The terminal, which is situated just south of the Johannesburg central business district and in view of Transnet’s Carlton Centre head office, is the largest inland port in Africa and the fifth largest internationally. At peak, the terminal handles about 300 trucks and also offloads up to 10 trains a day.

Opened in 1977, it handles and consolidates 60% of the containers that either flow inland from the ports of Durban, Ngqura and Cape Town, or are exported from South Africa’s industrial heartland of Gauteng.
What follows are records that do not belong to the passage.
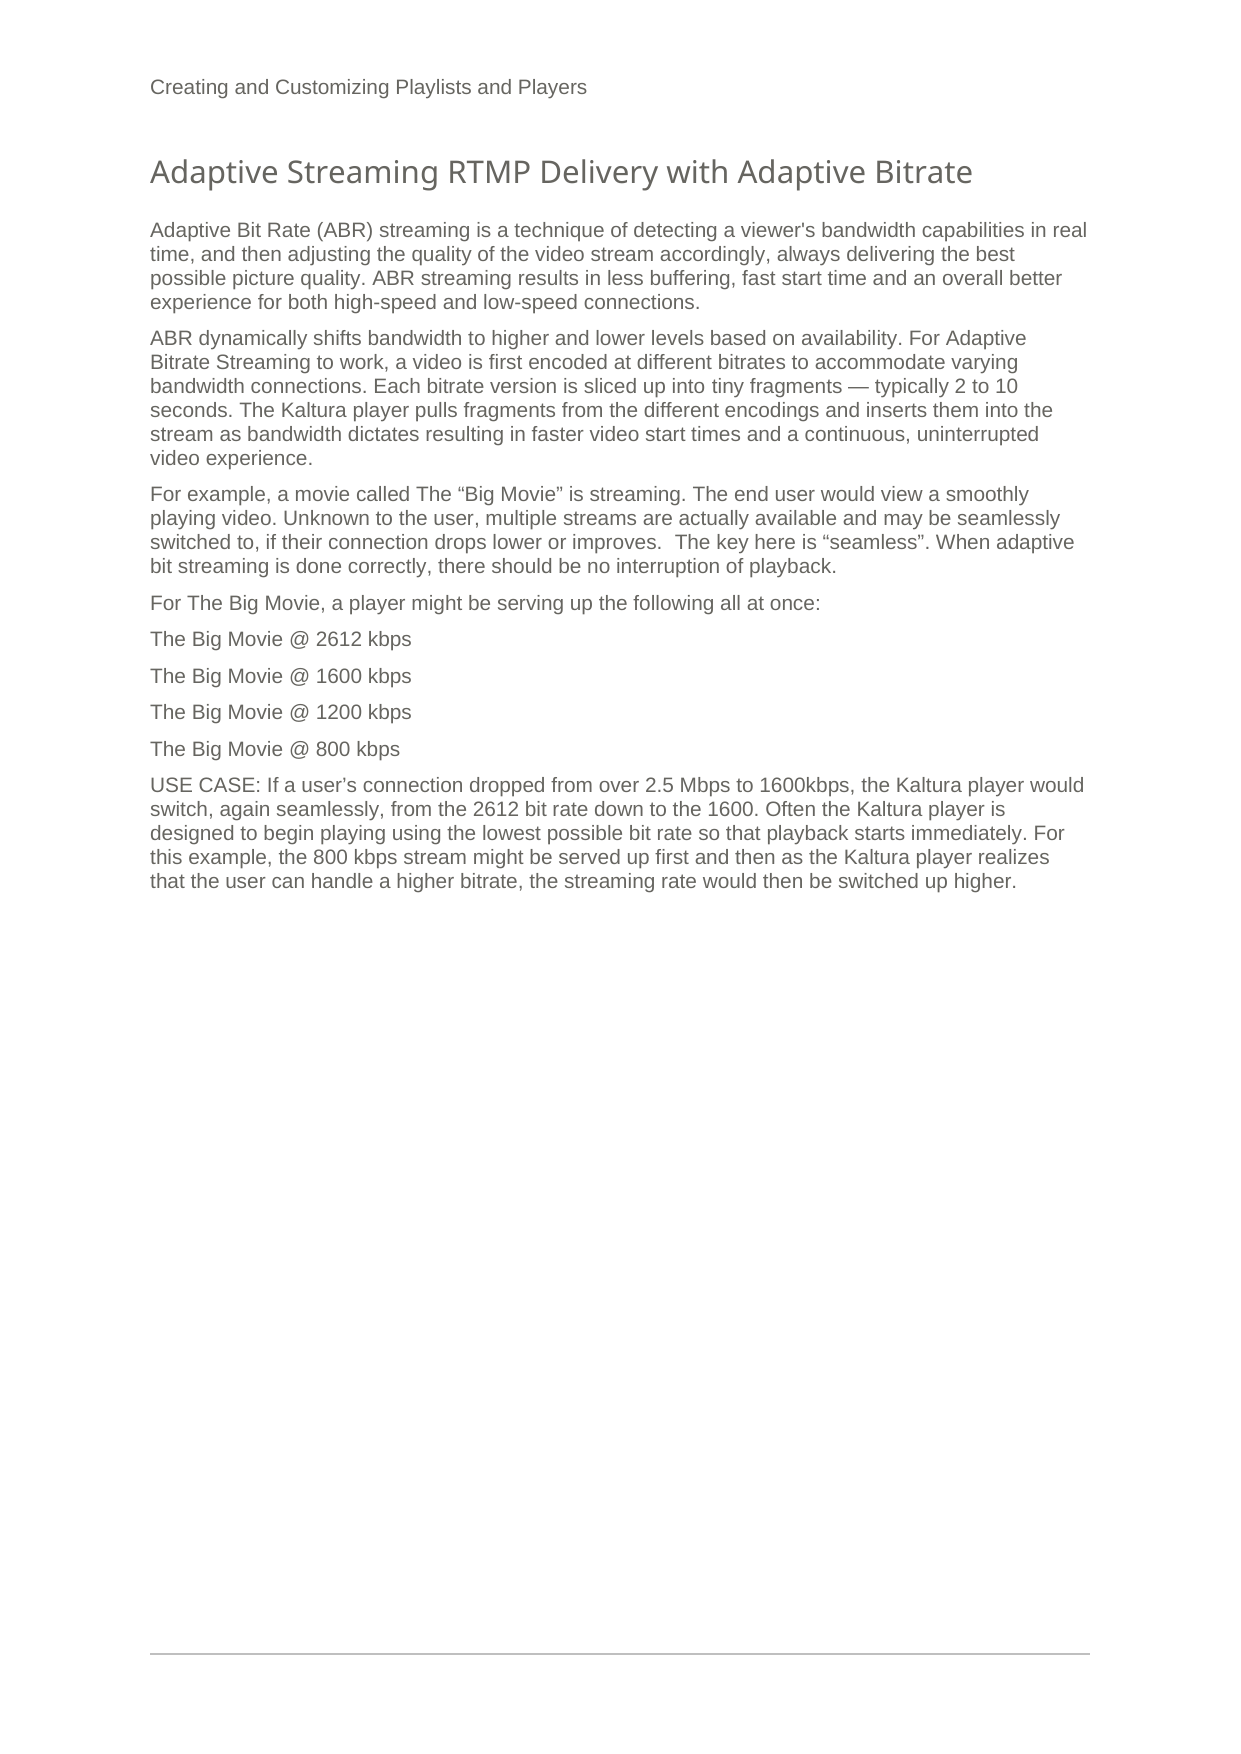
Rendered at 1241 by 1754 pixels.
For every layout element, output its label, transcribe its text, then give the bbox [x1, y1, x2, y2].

subtitle Adaptive Streaming RTMP Delivery with Adaptive Bitrate [150, 150, 1090, 193]
text The Big Movie @ 1600 kbps [150, 663, 1090, 687]
text For example, a movie called The “Big Movie” is streaming. The end user would view a smoothly playing video. Unknown to the user, multiple streams are actually available and may be seamlessly switched to, if their connection drops lower or improves. The key here is “seamless”. When adaptive bit streaming is done correctly, there should be no interruption of playback. [150, 482, 1090, 578]
text Adaptive Bit Rate (ABR) streaming is a technique of detecting a viewer's bandwidth capabilities in real time, and then adjusting the quality of the video stream accordingly, always delivering the best possible picture quality. ABR streaming results in less buffering, fast start time and an overall better experience for both high-speed and low-speed connections. [150, 218, 1090, 313]
text The Big Movie @ 800 kbps [150, 736, 1090, 760]
text USE CASE: If a user’s connection dropped from over 2.5 Mbps to 1600kbps, the Kaltura player would switch, again seamlessly, from the 2612 bit rate down to the 1600. Often the Kaltura player is designed to begin playing using the lowest possible bit rate so that playback starts immediately. For this example, the 800 kbps stream might be served up first and then as the Kaltura player realizes that the user can handle a higher bitrate, the streaming rate would then be switched up higher. [150, 773, 1090, 893]
text ABR dynamically shifts bandwidth to higher and lower levels based on availability. For Adaptive Bitrate Streaming to work, a video is first encoded at different bitrates to accommodate varying bandwidth connections. Each bitrate version is sliced up into tiny fragments — typically 2 to 10 seconds. The Kaltura player pulls fragments from the different encodings and inserts them into the stream as bandwidth dictates resulting in faster video start times and a continuous, uninterrupted video experience. [150, 326, 1090, 470]
text For The Big Movie, a player might be serving up the following all at once: [150, 591, 1090, 614]
text The Big Movie @ 1200 kbps [150, 700, 1090, 724]
text The Big Movie @ 2612 kbps [150, 627, 1090, 651]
It also acts as an exchange platform for trade into the rest of the Southern African Development Community.

Transnet acting CEO Siyabonga Gama said the expansion was in line with the group’s strategy of migrating rail-friendly cargo from road to rail, noting that train trips between City Deep and Durban had been reduced, over the past month, from over 27 hours previously to below 16 hours.

The investment also falls under government’s second strategic integrated project, or SIP 2, of the National Infrastructure Plan, which is designed to strengthen the logistics and transport corridor between KwaZulu-Natal, the Free State and Gauteng.
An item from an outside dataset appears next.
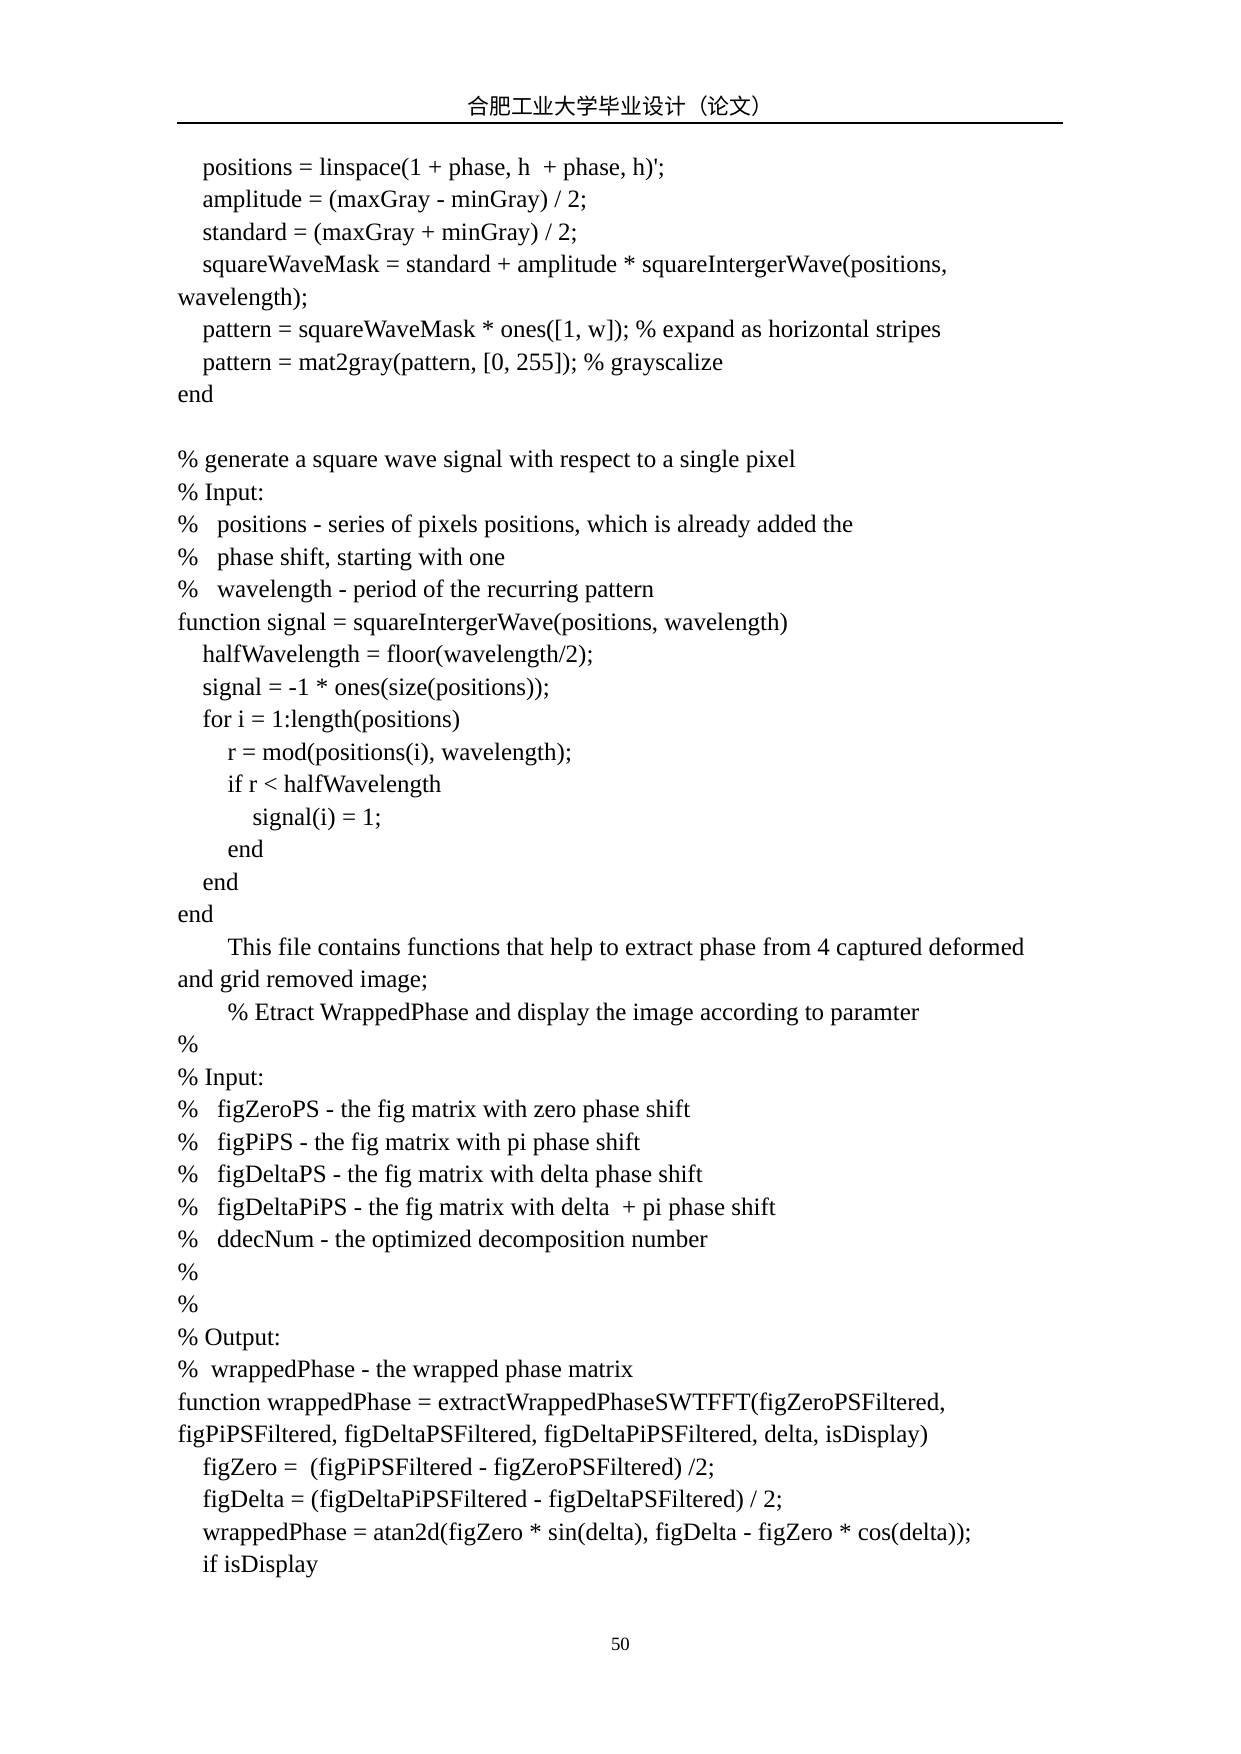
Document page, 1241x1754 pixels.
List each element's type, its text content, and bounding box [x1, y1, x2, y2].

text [177, 995, 1063, 1580]
text This file contains functions that help to extract phase from 4 captured deformed and grid removed image; [177, 930, 1063, 995]
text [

SIP 2 envisages various others investments, including at Maluti-a-Phofung special economic zone, in Harrismith, in the Free State, and new terminals, including the Tambo Springs inland port, which the Gauteng government envisages eventually becoming the largest inland port in Africa.

However, Gama made the case of City Deep remaining the “premier inland port through which we can grow and increase trade”.

He described the City Deep project – which involved investments in new container handling equipment, the installation of the Navis operating system, which is also used at Transnet seaports, the upgrading of existing infrastructure and the installation of a new gate and weighbridge system – as a milestone in the group’s bigger R500-million Market Demand Strategy (MDS).

To date, Transnet had investment nearly R110-billion under the MDS and planned to invest a further R340-billion to R380-billion over the coming decade based on “validated demand”. Transnet had initially envisaged investing up to R380-billion in seven years, but has since extended the MDS cycle to ten years, owing to low economic growth and commodity market weakness.

Its container business and automotive business, however, had performed relatively well, with automotive volumes increasing by 23% to 389 203 units in the first six months of its current financial year and container volumes rising 2.3% to over 2.3-million TEUs.

Gama urged mass retailers, in particular, to take advantage of the growing efficiency of Transnet’s rail and terminal systems and called on the private sector to begin matching the infrastructure investments being made by the utility with their own investments.

“A great number of our South African companies have lazy cash in their balance sheets, which we urge [should] be used as an investment to modernise their plants and make new expansionary investments so that the entire economy of our country can be lifted.”